Posted: Sun Oct 09, 2005 2:57 pm
by Maugrim_The_Reaper
Okay, shifted things around a little to get Request passed through into the Command/AC layer. From there should be simple going. If anyone sees any obvious issues in the code below, let me know. FCs in PHP seem a bit scarce on the ground, and I won't even mention ACs... :?

Code: Select all

<?php

// author: Padraic Brady
// date: 5 October 2005
// copyright (c) 2005 Padraic Brady
// licensed under the GNU General Public License v2
// Package when doc'd: Partholan

// todo: Request Filtering (multiple Request objs?), ViewHelper strategy decision (maybe a factory/abstract factory)
// v0.2

// notes: finish IFC components, clean up and finish UTs

class FrontController {
	
	var $privateFlag;
	var $requestMapper;
	var $stateData;
	var $viewData;

	function FrontController(&$requestMapper, $private=true) {
		// spit APPKEY const into DataSpaces that use SESSION (makes unique dataspace names to prevent conflicts)
		$this->privateFlag = $private;
		$this->requestMapper =& $requestMapper;
		$this->stateData =& StateData::getInstance(APPKEY); // required if handler is a Application Controller
		$this->viewData =& ViewData::getInstance(APPKEY);
	}

	function execute(&$request, &$response) {
		// IFC will construct chained actions - User Validation, Session Expiry, etc. if needed
				// a simple queue would suffice really...
		$filterChain =& InterceptingFilterChainFactory::createChain($priv =& $this->getPrivate());
		if(is_object($filterChain) && method_exists($filterChain, 'processRequest')) 
		{
			$filterChain->processRequest();
		}

		// after IFC - back to FC
		$this->doRequest($request, $response);
	}

	function doRequest(&$request, &$response) {

		$handler =& $this->requestMapper->mapCommand($request); // mapHandler (rename!)
		$this->checkPrivateFlags($handler);
		if(is_object($handler) && method_exists($handler, 'execute'))
		{
            $handler->execute($request, $response);
        }
		else 
		{
			$response->setHeader('HTTP/1.0 404 Not Found');
			$response->setContent('The page you were looking for could not be found.<br /><br />Please return to <a href="'.URLROOT.'">'.URLROOT.'</a>');
		}



		// do something to decide on View strategy - default is Smarty (shift to 'format' Request param maybe)
				// allows different template engines as a side benefit...
				// Factory smell? -will need XML/PDF ViewHelpers at a minimum
		require_once(APPROOT . 'System/Library/Abstracts/ViewHelper.php');
		require_once(APPROOT . 'System/Library/ViewHelpers/ViewHelper_Smarty.php');
		$viewHelper =& new ViewHelper_Smarty();



		$view =& $handler->getView(); // handler should determine the View to call (independent of view strategy)
		$view->process($response, $viewHelper); // imports viewData into Smarty VH, adds parsed template to Response

		$this->viewData->clear(); // delete temporary viewData (no longer needed)

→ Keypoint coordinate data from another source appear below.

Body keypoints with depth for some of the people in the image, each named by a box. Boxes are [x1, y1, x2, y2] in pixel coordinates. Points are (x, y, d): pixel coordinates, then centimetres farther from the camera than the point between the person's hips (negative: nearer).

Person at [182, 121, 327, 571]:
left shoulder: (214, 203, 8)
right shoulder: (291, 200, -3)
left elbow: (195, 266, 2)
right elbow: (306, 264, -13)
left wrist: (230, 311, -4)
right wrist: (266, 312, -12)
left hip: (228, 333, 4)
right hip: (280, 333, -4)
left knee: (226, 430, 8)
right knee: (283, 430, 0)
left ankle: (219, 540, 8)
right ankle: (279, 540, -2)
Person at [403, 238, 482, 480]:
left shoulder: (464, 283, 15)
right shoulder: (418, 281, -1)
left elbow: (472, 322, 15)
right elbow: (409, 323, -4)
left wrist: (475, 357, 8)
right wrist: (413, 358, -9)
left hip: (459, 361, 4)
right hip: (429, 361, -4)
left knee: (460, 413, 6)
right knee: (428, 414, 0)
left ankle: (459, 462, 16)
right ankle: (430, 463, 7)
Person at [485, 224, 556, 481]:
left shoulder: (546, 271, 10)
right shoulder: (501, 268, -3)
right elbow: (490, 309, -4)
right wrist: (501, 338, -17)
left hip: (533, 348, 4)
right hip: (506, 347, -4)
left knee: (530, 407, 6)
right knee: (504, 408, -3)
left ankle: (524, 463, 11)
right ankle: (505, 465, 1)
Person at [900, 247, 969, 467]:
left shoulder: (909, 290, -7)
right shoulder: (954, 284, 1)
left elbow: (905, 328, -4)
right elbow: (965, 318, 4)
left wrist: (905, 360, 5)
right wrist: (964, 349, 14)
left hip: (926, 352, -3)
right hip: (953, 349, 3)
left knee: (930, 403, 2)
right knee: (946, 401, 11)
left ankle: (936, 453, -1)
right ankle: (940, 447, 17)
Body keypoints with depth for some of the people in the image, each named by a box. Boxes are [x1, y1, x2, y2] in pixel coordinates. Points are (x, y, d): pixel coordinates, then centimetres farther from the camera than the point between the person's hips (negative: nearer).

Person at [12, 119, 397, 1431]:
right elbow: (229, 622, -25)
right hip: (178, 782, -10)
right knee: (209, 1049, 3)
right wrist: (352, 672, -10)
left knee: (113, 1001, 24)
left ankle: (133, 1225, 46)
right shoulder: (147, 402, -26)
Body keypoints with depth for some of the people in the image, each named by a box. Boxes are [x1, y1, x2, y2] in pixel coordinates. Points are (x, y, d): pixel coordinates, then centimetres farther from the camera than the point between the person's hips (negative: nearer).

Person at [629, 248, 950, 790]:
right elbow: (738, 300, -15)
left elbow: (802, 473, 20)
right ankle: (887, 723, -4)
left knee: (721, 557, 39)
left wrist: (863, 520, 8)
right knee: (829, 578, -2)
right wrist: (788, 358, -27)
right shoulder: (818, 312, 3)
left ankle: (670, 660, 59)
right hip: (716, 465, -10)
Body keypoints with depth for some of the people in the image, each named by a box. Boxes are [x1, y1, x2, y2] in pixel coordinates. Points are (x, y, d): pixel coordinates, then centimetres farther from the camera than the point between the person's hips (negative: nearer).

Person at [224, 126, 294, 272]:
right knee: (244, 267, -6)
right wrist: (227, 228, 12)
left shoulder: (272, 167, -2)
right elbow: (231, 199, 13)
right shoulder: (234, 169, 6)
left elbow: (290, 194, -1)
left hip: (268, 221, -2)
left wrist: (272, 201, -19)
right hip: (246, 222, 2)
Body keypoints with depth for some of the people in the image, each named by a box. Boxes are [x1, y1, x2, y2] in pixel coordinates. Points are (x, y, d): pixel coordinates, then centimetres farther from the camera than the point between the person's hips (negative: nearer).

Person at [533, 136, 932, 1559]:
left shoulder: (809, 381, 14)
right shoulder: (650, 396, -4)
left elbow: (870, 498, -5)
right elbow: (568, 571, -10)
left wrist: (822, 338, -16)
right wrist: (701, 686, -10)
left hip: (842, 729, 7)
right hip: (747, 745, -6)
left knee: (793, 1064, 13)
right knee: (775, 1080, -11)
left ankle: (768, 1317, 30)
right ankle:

		$response->output(); // at long last, output our content 
	}

	function getPrivate() {
		return $this->privateFlag;
	}

	function checkPrivateFlags(&$handler) {
		$c_private = $handler->getPrivate();
		if(!isset($c_private) || !is_bool($c_private)) 
		{
			trigger_error('It is not not defined whether this Handler Object is private (requires authentication) or public (no authentication) - a Handler::privateFlag property must be set to a boolean value (TRUE or FALSE)', E_USER_ERROR);
		}
		if($this->getPrivate() !== $c_private) 
		{
			trigger_error('privateFlag flag of FrontController does not match privateFlag flag of the Handler object - these must match for a Handler to proceed', E_USER_ERROR);
		}
	}

}

?>

Posted: Mon Oct 10, 2005 4:47 pm
by Christopher
I am not clear exactly what you are doing here, but I recommend separating your Filtering from your Validation as they are two distinct things. And as mentioned here, filter from the request to a local/property and then validate, only dealing with the request vars that the code is interested at each point.